Sequence stratigraphic well log analysis combines specific gamma-ray/resistivity log relationships and biostratigraphic indices to identify depositional sequence and parasequence boundaries. Visual identification of these well log patterns relies on recognition of long wavelength (>100-1000 ft) variations in signal amplitude. Systems tracts and lithologic facies are distinguished based on more subjective "fining-upward," "coarsening-upward," "arcuate-convex," and "blocky" log patterns. We believe that systems tract and facies recognition can be improved by assessing variations in <200 ft wavelengths contained in well logs.

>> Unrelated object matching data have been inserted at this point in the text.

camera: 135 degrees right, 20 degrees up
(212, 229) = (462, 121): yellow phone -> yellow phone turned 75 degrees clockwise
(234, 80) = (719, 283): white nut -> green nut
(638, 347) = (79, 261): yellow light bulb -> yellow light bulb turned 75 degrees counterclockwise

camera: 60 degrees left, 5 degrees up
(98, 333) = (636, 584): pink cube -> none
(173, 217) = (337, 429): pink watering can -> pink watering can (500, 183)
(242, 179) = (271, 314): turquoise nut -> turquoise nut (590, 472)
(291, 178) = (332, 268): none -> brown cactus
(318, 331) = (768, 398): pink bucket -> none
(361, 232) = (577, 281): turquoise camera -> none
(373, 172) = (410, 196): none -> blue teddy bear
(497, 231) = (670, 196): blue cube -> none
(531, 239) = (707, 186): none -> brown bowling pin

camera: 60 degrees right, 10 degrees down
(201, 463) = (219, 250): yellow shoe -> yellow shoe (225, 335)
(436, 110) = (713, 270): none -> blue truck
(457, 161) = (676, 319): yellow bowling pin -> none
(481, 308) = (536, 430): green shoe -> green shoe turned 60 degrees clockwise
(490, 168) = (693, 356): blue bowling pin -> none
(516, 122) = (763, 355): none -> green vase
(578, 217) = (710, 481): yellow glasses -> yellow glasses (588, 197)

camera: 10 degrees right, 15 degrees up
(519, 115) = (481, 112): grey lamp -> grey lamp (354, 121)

To test our thesis, several Gulf of Mexico deep-water siliciclastic gamma-ray logs (0.5 ft resolution) sampled at 0.5 ft and 1.0 ft intervals were subdivided using classical sequence stratigraphic analysis. The subdivided sections of the logs were processed using Fourier analysis to examine the importance of wave-lengths <200 ft. Calculated this way, wavelengths are comparable to bed thicknesses.

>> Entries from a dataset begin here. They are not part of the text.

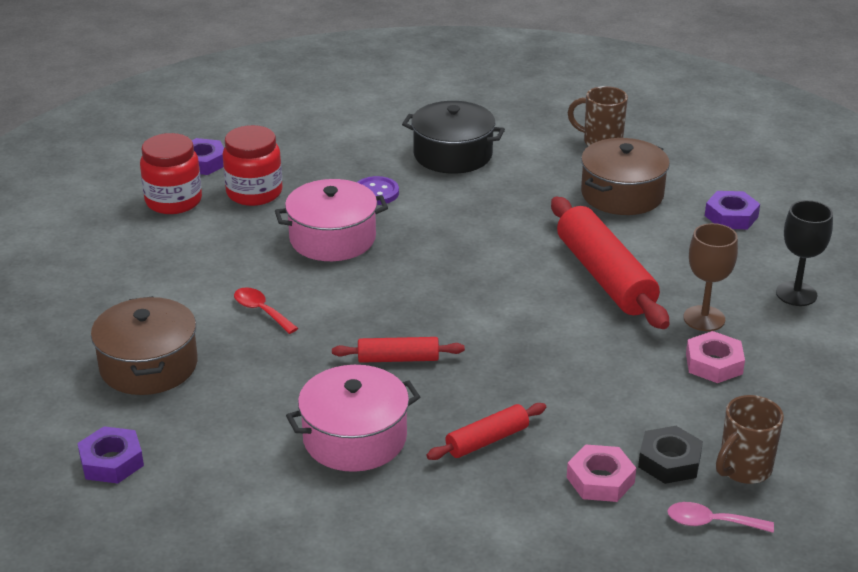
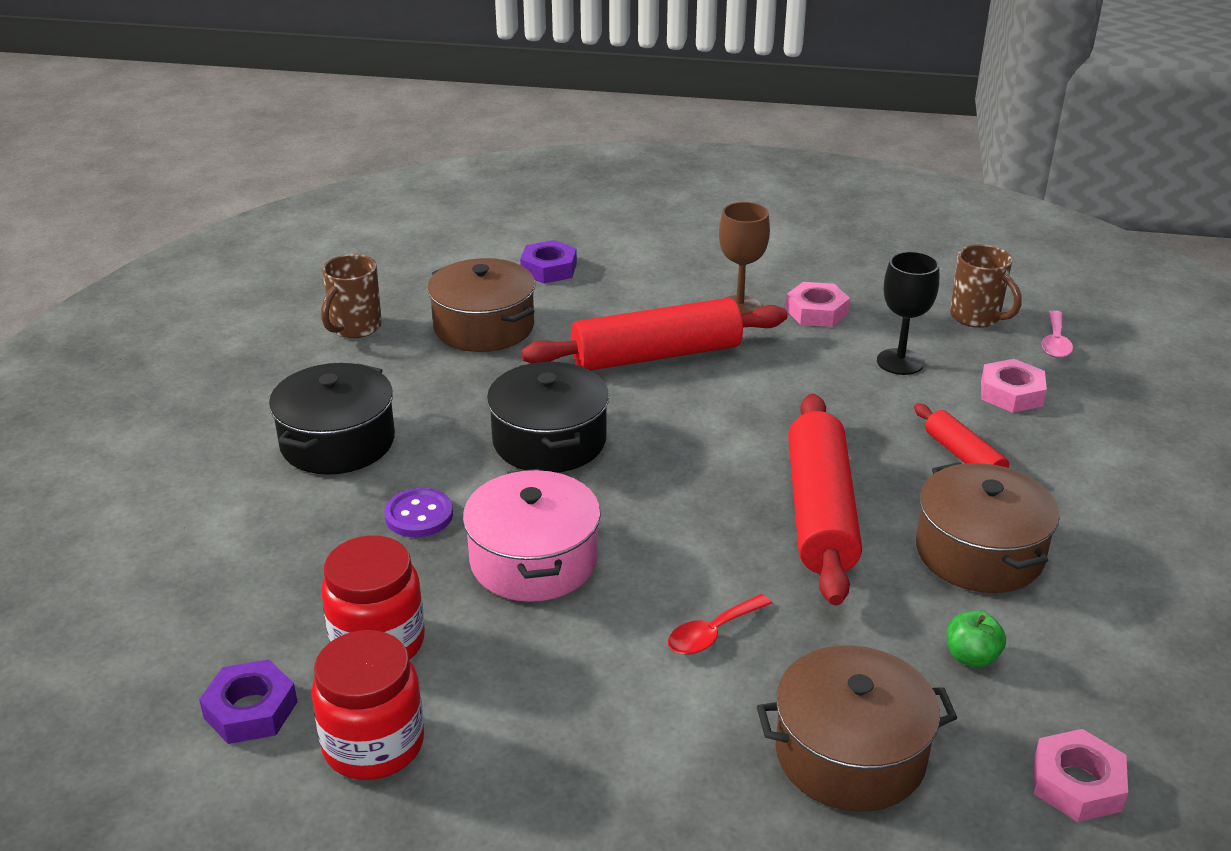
camera: 85 degrees left, 0 degrees up
(111, 461) = (1077, 783): purple nut -> pink nut
(235, 424) = (971, 657): none -> green apple
(354, 438) = (979, 552): pink pot -> brown pot
(398, 359) = (819, 512): red rolling pin -> red rolling pin, size x1.93
(470, 235) = (549, 441): none -> black pot
(669, 461) = (974, 353): black nut -> none
(796, 294) = (699, 255): black goblet -> black goblet (900, 362)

Fourier spectra in the study record striking, sequence-related differences in <200 ft bed-set thicknesses. For example, strong representations of "thin" bed-sets <3 ft to 6 ft occur in thin fining-upward and coarsening-upward parasequences. These dominant "thin" bed-set thicknesses record probable overbank facies. Where overbank facies transition upward into sandy prograding imbricate and amalgamated fan-lobe facies, log intervals are marked by "blocky" patterns. Such intervals, which include reservoir and reservoir quality wet sands in the test wells, contain both dominant "thin" (<10 ft) and dominant "thick" (ca. 40 ft to >200 ft) bed-sets. Spectral analysis of lithologic well logs can significantly improve stratigraphic well log evaluations in deep-water settings. Also of significance to petroleum reservoir modelers, dominant bed-set thickness data derived from Fourier spectra are directly applicable to the construction of more realistic digital reservoir flow models.